Albemarle saw its profits jump in the second quarter of 2018 on the back of strong gains in its Lithium unit. The chemical maker posted a profit of $302.5 million, or $2.73 per share in the quarter, a roughly three-fold surge from a profit of $103.3 million or 92 cents per a year ago. The bottom line in the reported quarter was also boosted by gains on divestment of the polyolefin catalysts and components portion of the PCS business.
Barring one-time items, adjusted earnings for the reported quarter were $1.36 per share, topping the Zacks Consensus Estimate of $1.28.
Revenues rose around 16% year over year to $853.9 million in the reported quarter. It also surpassed the Zacks Consensus Estimate of $799.5 million. Sales in the quarter were aided by higher volumes and pricing as well as favorable currency impacts across the company’s businesses.
Sales from the Lithium unit jumped around 30% year over year to $317.6 million in the reported quarter, supported by favorable pricing, higher sales volumes and favorable currency impacts. Adjusted EBITDA climbed roughly 23% year over year to $141.6 million.
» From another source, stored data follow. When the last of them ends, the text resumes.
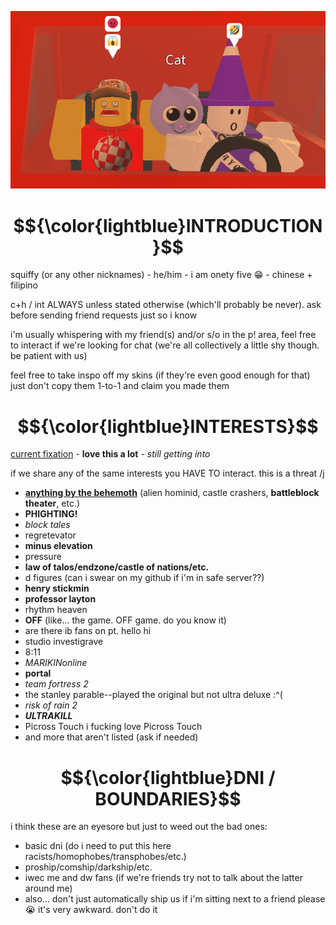 ![me and gang](meandgang.PNG)
# $${\color{lightblue}INTRODUCTION}$$
squiffy (or any other nicknames) - he/him - i am onety five 😁 - chinese + filipino

c+h / int ALWAYS unless stated otherwise (which'll probably be never). ask before sending friend requests just so i know

i'm usually whispering with my friend(s) and/or s/o in the p! area, feel free to interact if we're looking for chat (we're all collectively a little shy though. be patient with us)

feel free to take inspo off my skins (if they're even good enough for that) just don't copy them 1-to-1 and claim you made them
# $${\color{lightblue}INTERESTS}$$
<ins>current fixation</ins> - **love this a lot** - *still getting into*

if we share any of the same interests you HAVE TO interact. this is a threat /j
- **<ins>anything by the behemoth</ins>** (alien hominid, castle crashers, **battleblock theater**, etc.)
- **PHIGHTING!**
- *block tales* 
- regretevator
- **minus elevation**
- pressure
- **law of talos/endzone/castle of nations/etc.**
- d figures (can i swear on my github if i'm in safe server??)
- **henry stickmin**
- **professor layton**
- rhythm heaven
- **OFF** (like... the game. OFF game. do you know it)
- are there ib fans on pt. hello hi
- studio investigrave
- 8:11
- *MARIKINonline*
- **portal**
- *team fortress 2*
- the stanley parable--played the original but not ultra deluxe :^(
- *risk of rain 2*
- ***ULTRAKILL***
- Picross Touch i fucking love Picross Touch
- and more that aren't listed (ask if needed)
# $${\color{lightblue}DNI / BOUNDARIES}$$
i think these are an eyesore but just to weed out the bad ones:
- basic dni (do i need to put this here racists/homophobes/transphobes/etc.)
- proship/comship/darkship/etc.
- iwec me and dw fans (if we're friends try not to talk about the latter around me)
- also... don't just automatically ship us if i'm sitting next to a friend please 😭 it's very awkward. don't do it

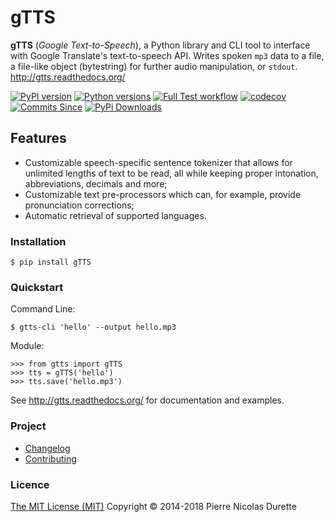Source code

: # gTTS

**gTTS** (*Google Text-to-Speech*), a Python library and CLI tool to interface with Google Translate's text-to-speech API. 
Writes spoken `mp3` data to a file, a file-like object (bytestring) for further audio
manipulation, or `stdout`. <http://gtts.readthedocs.org/>

[![PyPI version](https://img.shields.io/pypi/v/gTTS.svg)](https://pypi.org/project/gTTS/)
[![Python versions](https://img.shields.io/pypi/pyversions/gTTS.svg)](https://pypi.org/project/gTTS/)
[![Full Test workflow](https://github.com/pndurette/gTTS/workflows/Full%20Test/badge.svg)](https://github.com/pndurette/gTTS/actions)
[![codecov](https://codecov.io/gh/pndurette/gTTS/branch/master/graph/badge.svg)](https://codecov.io/gh/pndurette/gTTS)
[![Commits Since](https://img.shields.io/github/commits-since/pndurette/gTTS/latest.svg)](https://github.com/pndurette/gTTS/commits/)
[![PyPi Downloads](http://pepy.tech/badge/gtts)](http://pepy.tech/project/gtts)

## Features

-   Customizable speech-specific sentence tokenizer that allows for unlimited lengths of text to be read, all while keeping proper intonation, abbreviations, decimals and more;
-   Customizable text pre-processors which can, for example, provide pronunciation corrections;
-   Automatic retrieval of supported languages.

### Installation

    $ pip install gTTS

### Quickstart

Command Line:

    $ gtts-cli 'hello' --output hello.mp3

Module:

    >>> from gtts import gTTS
    >>> tts = gTTS('hello')
    >>> tts.save('hello.mp3')

See <http://gtts.readthedocs.org/> for documentation and examples.

### Project

-   [Changelog](CHANGELOG.rst)
-   [Contributing](CONTRIBUTING.rst)

### Licence

[The MIT License (MIT)](LICENSE) Copyright © 2014-2018 Pierre Nicolas Durette

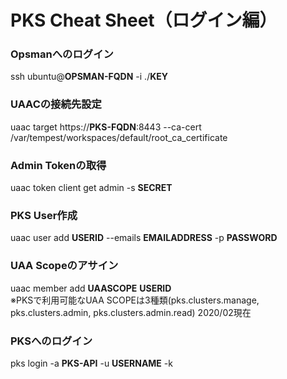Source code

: # PKS Cheat Sheet（ログイン編）

### Opsmanへのログイン
ssh ubuntu@**OPSMAN-FQDN** -i ./**KEY**  

### UAACの接続先設定
uaac target https://**PKS-FQDN**:8443 --ca-cert /var/tempest/workspaces/default/root_ca_certificate  

### Admin Tokenの取得
uaac token client get admin -s **SECRET**  

### PKS User作成
uaac user add **USERID** --emails **EMAILADDRESS** -p **PASSWORD**  

### UAA Scopeのアサイン
uaac member add **UAASCOPE** **USERID**  
※PKSで利用可能なUAA SCOPEは3種類(pks.clusters.manage, pks.clusters.admin, pks.clusters.admin.read) 2020/02現在  

### PKSへのログイン
pks login -a **PKS-API** -u **USERNAME** -k  
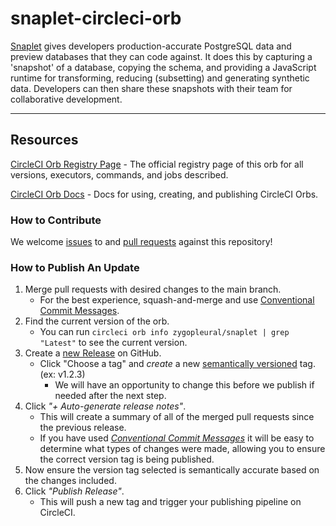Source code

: # snaplet-circleci-orb

<!---
[![CircleCI Build Status](https://circleci.com/gh/zygopleural/snaplet-circleci-orb.svg?style=shield "CircleCI Build Status")](https://circleci.com/gh/zygopleural/snaplet-circleci-orb) [![CircleCI Orb Version](https://badges.circleci.com/orbs/zygopleural/snaplet.svg)](https://circleci.com/orbs/registry/orb/zygopleural/snaplet) [![GitHub License](https://img.shields.io/badge/license-MIT-lightgrey.svg)](https://raw.githubusercontent.com/zygopleural/snaplet-circleci-orb/master/LICENSE) [![CircleCI Community](https://img.shields.io/badge/community-CircleCI%20Discuss-343434.svg)](https://discuss.circleci.com/c/ecosystem/orbs)

--->

[Snaplet] gives developers production-accurate PostgreSQL data and preview databases that they can code against. 
It does this by capturing a 'snapshot' of a database, copying the schema, and providing a JavaScript runtime for transforming, reducing (subsetting) and generating synthetic data. 
Developers can then share these snapshots with their team for collaborative development.

---

## Resources

[CircleCI Orb Registry Page](https://circleci.com/orbs/registry/orb/zygopleural/snaplet) - The official registry page of this orb for all versions, executors, commands, and jobs described.

[CircleCI Orb Docs](https://circleci.com/docs/2.0/orb-intro/#section=configuration) - Docs for using, creating, and publishing CircleCI Orbs.

### How to Contribute

We welcome [issues](https://github.com/zygopleural/snaplet-circleci-orb/issues) to and [pull requests](https://github.com/zygopleural/snaplet-circleci-orb/pulls) against this repository!

### How to Publish An Update
1. Merge pull requests with desired changes to the main branch.
    - For the best experience, squash-and-merge and use [Conventional Commit Messages](https://conventionalcommits.org/).
2. Find the current version of the orb.
    - You can run `circleci orb info zygopleural/snaplet | grep "Latest"` to see the current version.
3. Create a [new Release](https://github.com/zygopleural/snaplet-circleci-orb/releases/new) on GitHub.
    - Click "Choose a tag" and _create_ a new [semantically versioned](http://semver.org/) tag. (ex: v1.2.3)
      - We will have an opportunity to change this before we publish if needed after the next step.
4.  Click _"+ Auto-generate release notes"_.
    - This will create a summary of all of the merged pull requests since the previous release.
    - If you have used _[Conventional Commit Messages](https://conventionalcommits.org/)_ it will be easy to determine what types of changes were made, allowing you to ensure the correct version tag is being published.
5. Now ensure the version tag selected is semantically accurate based on the changes included.
6. Click _"Publish Release"_.
    - This will push a new tag and trigger your publishing pipeline on CircleCI.

[Snaplet]: https://www.snaplet.dev/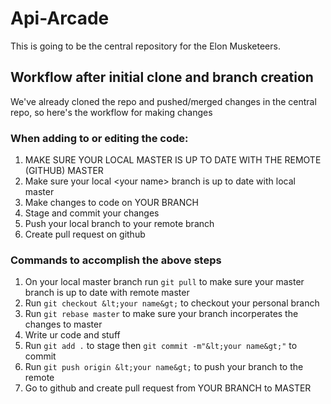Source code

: # Api-Arcade
This is going to be the central repository for the Elon Musketeers.

## Workflow after initial clone and branch creation  

We've already cloned the repo and pushed/merged changes in the central repo, so here's the workflow for making changes

### When adding to or editing the code:
1) MAKE SURE YOUR LOCAL MASTER IS UP TO DATE WITH THE REMOTE (GITHUB) MASTER
2) Make sure your local &lt;your name&gt; branch is up to date with local master
3) Make changes to code on YOUR BRANCH
4) Stage and commit your changes
5) Push your local branch to your remote branch
6) Create pull request on github
  
### Commands to accomplish the above steps
1) On your local master branch run `git pull` to make sure your master branch is up to date with remote master
2) Run `git checkout &lt;your name&gt;` to checkout your personal branch
3) Run `git rebase master` to make sure your branch incorperates the changes to master
4) Write ur code and stuff
5) Run `git add .` to stage then `git commit -m"&lt;your name&gt;"` to commit
6) Run `git push origin &lt;your name&gt;` to push your branch to the remote
7) Go to github and create pull request from YOUR BRANCH to MASTER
The Bromine Specialties segment raked in sales of $220.5 million, up around 8% year over year, driven by favorable pricing, higher volumes and currency impacts. Adjusted EBITDA was $69.4 million, up around 12% year over year.
The Catalysts unit reported revenues of $285 million in the reported quarter, up roughly 10% year over year. The division’s sales were supported by higher volumes, favorable pricing and positive currency impacts. Adjusted EBITDA was $75.1 million, up roughly 11% year over year.
Albemarle ended the quarter with cash and cash equivalents of roughly $908.1 million, down roughly 10% year over year. Long-term debt was $1,406.7 million, down around 1% year over year.
Cash flow from operations was roughly $223.9 million for the first half of 2018, compared with cash outflow from operations of around $54.5 million for the same period a year ago. Capital expenditures were $280.9 million for the first half, up from $97.8 million a year ago.
Albemarle raised its adjusted earnings per share outlook for 2018. The company now sees adjusted earnings for the year to be in the band of $5.30-$5.50 per share (up from earlier view of $5.10-$5.40), a year-over-year increase of 15.
The company now envisions net sales for 2018 to be between $3.3 billion and $3.5 billion, up from $3.2 billion and $3.4 billion it expected earlier. Adjusted EBITDA for the year has been forecast in the range of $990 million to $1,020 million.
How Have Estimates Been Moving Since Then?
In the past month, investors have witnessed an upward trend in fresh estimates.
At this time, Albemarle has a poor Growth Score of F, however its Momentum Score is doing a lot better with an A. However, the stock was allocated a grade of D on the value side, putting it in the bottom 40% for this investment strategy.
Overall, the stock has an aggregate VGM Score of D. If you aren’t focused on one strategy, this score is the one you should be interested in.
Estimates have been broadly trending upward for the stock, and the magnitude of these revisions looks promising. It comes with little surprise Albemarle has a Zacks Rank #2 (Buy). We expect an above average return from the stock in the next few months.